Collected data
^^^^^^^^^^^^^^^^

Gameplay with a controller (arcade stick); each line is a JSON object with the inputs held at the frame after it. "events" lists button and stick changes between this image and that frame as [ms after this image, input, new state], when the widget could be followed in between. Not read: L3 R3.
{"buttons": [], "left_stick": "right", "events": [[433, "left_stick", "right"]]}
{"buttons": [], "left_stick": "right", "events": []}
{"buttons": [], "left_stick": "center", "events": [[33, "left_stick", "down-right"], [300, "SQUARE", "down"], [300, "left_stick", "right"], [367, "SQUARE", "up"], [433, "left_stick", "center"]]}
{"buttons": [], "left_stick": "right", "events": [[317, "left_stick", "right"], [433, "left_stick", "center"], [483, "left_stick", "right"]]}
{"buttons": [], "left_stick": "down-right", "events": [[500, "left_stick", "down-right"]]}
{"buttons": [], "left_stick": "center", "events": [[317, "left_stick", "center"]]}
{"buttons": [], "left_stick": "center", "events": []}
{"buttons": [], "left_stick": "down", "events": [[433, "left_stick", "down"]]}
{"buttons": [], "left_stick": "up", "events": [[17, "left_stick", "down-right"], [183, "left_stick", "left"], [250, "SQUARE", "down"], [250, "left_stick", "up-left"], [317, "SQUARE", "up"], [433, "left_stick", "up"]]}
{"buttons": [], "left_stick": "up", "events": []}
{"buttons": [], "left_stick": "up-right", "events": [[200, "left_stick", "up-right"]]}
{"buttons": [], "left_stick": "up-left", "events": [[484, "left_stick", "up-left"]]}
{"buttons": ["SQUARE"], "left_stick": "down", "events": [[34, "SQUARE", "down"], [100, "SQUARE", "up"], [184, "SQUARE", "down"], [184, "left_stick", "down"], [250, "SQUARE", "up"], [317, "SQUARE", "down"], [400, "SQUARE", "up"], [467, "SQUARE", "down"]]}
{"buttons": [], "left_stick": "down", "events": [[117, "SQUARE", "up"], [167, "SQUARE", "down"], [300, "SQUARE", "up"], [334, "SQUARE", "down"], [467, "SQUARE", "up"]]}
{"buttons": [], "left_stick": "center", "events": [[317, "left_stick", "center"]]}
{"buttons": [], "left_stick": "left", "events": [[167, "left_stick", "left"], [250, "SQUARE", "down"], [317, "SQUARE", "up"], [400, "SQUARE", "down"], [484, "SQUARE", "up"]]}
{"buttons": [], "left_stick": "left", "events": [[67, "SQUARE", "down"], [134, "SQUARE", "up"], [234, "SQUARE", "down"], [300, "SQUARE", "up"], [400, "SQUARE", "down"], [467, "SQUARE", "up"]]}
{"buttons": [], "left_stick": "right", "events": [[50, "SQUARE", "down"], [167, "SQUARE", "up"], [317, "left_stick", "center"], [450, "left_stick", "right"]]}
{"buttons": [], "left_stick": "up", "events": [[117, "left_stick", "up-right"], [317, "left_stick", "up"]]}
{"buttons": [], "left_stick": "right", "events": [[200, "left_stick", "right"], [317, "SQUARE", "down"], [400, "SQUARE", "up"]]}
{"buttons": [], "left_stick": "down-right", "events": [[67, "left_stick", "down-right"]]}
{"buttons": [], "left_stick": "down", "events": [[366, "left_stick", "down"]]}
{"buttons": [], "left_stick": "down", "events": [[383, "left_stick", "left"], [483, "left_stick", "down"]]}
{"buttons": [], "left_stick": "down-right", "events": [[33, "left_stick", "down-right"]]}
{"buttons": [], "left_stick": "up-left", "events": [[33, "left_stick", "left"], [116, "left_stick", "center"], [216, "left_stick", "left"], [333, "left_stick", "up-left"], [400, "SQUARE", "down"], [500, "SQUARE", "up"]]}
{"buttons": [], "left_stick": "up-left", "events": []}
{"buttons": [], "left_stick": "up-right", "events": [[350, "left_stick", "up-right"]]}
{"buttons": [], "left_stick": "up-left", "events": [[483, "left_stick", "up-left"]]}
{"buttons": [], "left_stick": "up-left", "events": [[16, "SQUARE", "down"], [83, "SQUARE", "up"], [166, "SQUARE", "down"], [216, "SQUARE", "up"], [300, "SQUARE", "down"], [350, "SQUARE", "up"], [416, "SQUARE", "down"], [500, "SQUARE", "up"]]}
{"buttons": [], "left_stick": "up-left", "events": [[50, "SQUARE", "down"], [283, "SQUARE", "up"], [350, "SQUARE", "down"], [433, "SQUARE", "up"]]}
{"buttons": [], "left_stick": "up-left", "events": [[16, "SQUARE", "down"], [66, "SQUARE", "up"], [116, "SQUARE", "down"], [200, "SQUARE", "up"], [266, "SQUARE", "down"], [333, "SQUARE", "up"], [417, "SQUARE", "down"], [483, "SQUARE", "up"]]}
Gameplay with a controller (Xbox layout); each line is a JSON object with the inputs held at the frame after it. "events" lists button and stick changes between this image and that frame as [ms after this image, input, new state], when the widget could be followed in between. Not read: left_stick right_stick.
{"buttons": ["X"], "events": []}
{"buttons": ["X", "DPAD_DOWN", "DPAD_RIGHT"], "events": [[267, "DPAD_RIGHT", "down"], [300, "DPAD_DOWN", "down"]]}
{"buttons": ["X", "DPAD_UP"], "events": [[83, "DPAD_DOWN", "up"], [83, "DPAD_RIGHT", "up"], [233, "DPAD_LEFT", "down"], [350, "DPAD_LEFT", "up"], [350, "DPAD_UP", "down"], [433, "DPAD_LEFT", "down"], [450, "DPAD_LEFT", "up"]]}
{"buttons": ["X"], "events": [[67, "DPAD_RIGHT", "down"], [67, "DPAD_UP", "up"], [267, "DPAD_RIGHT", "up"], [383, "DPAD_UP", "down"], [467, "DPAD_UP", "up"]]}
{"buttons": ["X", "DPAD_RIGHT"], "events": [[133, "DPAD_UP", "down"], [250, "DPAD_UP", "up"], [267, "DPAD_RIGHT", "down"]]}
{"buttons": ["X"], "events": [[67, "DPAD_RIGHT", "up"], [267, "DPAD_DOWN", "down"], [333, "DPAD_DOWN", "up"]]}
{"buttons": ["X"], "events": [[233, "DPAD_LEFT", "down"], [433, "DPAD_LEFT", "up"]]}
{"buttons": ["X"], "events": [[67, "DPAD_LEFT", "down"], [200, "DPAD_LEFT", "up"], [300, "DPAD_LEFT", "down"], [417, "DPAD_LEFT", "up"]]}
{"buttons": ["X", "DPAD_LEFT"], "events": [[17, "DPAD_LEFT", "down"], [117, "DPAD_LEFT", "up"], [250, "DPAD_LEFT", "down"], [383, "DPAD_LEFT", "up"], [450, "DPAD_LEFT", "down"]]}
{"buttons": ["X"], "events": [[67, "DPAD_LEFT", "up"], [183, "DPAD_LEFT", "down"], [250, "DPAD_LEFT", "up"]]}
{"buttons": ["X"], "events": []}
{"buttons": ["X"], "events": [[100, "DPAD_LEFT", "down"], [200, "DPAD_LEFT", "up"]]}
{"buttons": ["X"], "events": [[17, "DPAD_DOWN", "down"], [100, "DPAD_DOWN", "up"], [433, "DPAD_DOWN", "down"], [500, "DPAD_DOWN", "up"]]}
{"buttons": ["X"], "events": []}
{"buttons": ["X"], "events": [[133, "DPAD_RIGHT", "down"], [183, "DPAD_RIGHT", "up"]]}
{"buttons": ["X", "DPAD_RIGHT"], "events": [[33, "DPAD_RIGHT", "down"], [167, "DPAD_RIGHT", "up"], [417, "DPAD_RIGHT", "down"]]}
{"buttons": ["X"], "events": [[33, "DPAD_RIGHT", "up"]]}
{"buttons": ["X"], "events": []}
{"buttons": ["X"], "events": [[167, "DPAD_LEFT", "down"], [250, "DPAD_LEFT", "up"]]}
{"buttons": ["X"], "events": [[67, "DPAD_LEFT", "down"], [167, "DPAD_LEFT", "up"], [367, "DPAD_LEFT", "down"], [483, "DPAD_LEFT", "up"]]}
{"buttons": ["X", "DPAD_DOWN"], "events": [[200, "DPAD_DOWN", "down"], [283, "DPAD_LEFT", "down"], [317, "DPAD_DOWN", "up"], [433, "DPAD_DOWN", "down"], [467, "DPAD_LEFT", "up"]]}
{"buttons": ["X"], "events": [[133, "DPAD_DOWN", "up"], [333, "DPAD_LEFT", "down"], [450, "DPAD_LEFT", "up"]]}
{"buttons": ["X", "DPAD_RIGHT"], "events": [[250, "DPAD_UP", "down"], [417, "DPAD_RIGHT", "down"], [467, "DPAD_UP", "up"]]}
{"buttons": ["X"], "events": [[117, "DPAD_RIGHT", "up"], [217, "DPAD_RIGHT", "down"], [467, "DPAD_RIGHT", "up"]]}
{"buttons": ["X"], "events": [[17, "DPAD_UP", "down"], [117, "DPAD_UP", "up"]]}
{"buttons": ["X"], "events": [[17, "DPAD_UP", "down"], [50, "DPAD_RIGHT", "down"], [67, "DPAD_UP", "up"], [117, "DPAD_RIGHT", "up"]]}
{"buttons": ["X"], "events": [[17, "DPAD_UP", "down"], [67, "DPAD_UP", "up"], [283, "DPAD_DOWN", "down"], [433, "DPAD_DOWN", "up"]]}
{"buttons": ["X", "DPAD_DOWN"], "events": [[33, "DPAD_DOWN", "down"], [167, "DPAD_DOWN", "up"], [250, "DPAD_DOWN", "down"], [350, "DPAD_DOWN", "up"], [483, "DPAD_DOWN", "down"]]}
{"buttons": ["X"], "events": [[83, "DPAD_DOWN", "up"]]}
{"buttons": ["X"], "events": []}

^^^^^^^^^^^^^^^^

## Instructions to follow
The count, and nothing else: how many lines of the entries contain the word "changes"?

## Task answer
2